Escherichia coli, il batterio presente nell’acqua: surfisti a rischio!

Il surf, uno degli sport acquatici più amati e praticato da milioni di persone nel mondo, è a rischio a causa di un batterio, chiamato  Escherichia Coli. Questo batterio è presente nelle acque inquinate di mari e oceani ed è resistente agli antibiotici. Colpisce il tratto urinario e intestinale.

Escherichia coli, il battereo presente nel acqua: surfisti a rischio!

Secondo uno studio redatto dall’università di Extar, in Inghilterra, e pubblicato sulla rivista Environment International, proprio i surfisti sarebbero i soggetti più a rischio. Sia per la loro costante presenza in acqua, ma anche perché sono soggetti ad ingerire acqua più di un bagnante qualsiasi.

Cause

Il problema principale è l’inquinamento delle acque dovuto agli scarichi continui di acque impure ed agricole trattate con letame proveniente da allevamenti in cui viene fatto ricorso ad antibiotici. Il grave problema dell’inquinamento ambientale mira anche alla salute di noi essere umani.

Lo scopo della ricerca è capire come questi batteri E. Coli, vivono, si riproducono e si adattano. Per scoprirli si è preso un campione di surfisti che popolano le coste del regno unito e persone che nei periodi più caldi fanno bagni in quelle acque. 300 campioni organici sono stati messi a confronto e su 143 surfisti 13 (il 9 %) risultavano positivi ai batteri Escherichia Coli mentre su bagnanti comuni ad essere positivi alla presenza del batterio su 130 il 3%.

Voci del dataset
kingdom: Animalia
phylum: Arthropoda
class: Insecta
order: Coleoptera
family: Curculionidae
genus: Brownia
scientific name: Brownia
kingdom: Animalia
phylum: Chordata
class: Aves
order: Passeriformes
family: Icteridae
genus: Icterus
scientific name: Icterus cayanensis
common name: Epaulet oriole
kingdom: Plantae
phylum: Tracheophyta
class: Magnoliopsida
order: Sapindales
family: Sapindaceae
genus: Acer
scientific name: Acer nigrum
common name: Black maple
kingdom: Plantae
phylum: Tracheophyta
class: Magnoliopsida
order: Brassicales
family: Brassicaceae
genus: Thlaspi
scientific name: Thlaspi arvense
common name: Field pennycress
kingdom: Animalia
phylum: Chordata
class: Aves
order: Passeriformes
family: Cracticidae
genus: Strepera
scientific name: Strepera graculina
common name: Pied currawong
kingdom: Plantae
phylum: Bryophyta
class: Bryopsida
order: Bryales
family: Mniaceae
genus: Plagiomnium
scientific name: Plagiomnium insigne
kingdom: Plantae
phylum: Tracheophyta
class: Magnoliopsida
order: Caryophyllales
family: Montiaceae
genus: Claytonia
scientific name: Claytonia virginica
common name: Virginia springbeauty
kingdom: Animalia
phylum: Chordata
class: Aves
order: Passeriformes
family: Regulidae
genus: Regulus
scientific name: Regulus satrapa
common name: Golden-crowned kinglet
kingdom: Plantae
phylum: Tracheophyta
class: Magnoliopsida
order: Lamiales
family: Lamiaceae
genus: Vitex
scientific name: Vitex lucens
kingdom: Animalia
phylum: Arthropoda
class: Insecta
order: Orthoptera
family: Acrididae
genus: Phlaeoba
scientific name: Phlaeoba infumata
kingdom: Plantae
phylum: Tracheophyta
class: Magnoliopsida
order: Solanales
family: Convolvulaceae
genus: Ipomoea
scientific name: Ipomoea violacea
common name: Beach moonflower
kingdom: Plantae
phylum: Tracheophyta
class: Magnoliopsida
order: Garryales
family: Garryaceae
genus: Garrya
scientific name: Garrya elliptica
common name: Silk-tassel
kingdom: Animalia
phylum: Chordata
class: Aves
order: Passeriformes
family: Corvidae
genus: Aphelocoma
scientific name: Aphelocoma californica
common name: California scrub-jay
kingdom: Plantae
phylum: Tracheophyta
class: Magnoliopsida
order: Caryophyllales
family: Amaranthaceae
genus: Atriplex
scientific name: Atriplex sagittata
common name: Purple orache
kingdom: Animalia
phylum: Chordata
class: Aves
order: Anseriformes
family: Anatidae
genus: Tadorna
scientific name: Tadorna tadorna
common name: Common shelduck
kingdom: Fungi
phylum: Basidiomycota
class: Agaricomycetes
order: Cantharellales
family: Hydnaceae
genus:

Esercizi:
(a) Secondo l'articolo sull'Escherichia coli, su quale rivista è uscito lo studio sui surfisti?
(b) Per ciascuna affermazione, indica se concorda con l'articolo sull'Escherichia coli: (i) il batterio resiste agli antibiotici; (ii) il batterio colpisce soprattutto i polmoni; (iii) tra i surfisti esaminati, 13 su 143 sono risultati positivi al batterio.
(c) Scrivi il seguito dell'articolo sull'Escherichia coli, ripartendo da dove si ferma.
Le voci non hanno niente a che vedere con l'articolo sull'Escherichia coli.

Risposte in ordine:
(a) Sulla rivista Environment International.

(b)
(i) Sì: "è resistente agli antibiotici".
(ii) No: "Colpisce il tratto urinario e intestinale."
(iii) Sì: "su 143 surfisti 13 (il 9 %) risultavano positivi ai batteri Escherichia Coli".

(c)
Cure antibiotiche come Cefotaxime non sono bastate a debellarlo dalle persone infettate ma le ricerche continuano.

La cura del nostro ambiente è primario e la noncuranza porta conseguenze direttamente sulla nostra pelle.

Escherichia coli: Prevenzione

Bere grandi quantità di acqua è molto importante, oltre al trattamento con antibiotici, per combattere ma soprattutto prevenire le infezioni urinarie da Escherichia coli. Bisogna evitare di trattenere l’urina, dunque urinare al momento del bisogno. La doccia è consigliata invece del bagno nelle vasche. Durante la fase del lavaggio delle parti intime, si dovrebbe partire dagli organi genitali andando verso l’ano per evitare che batteri intestinali possano entrare in contatto con le zone intime e le vie urinarie.

Rimedi naturali

Il succo del mirtillo rosso può essere un aiuto naturale perché inibisce l’adesione del batterio alle pareti delle vie urinarie. L’uva ursina, inoltre, potrebbe compiere un’attività antimicrobica diretta nei confronti dell’ Escherichia coli, anche se il suo effetto battericida risulta ancora incerto.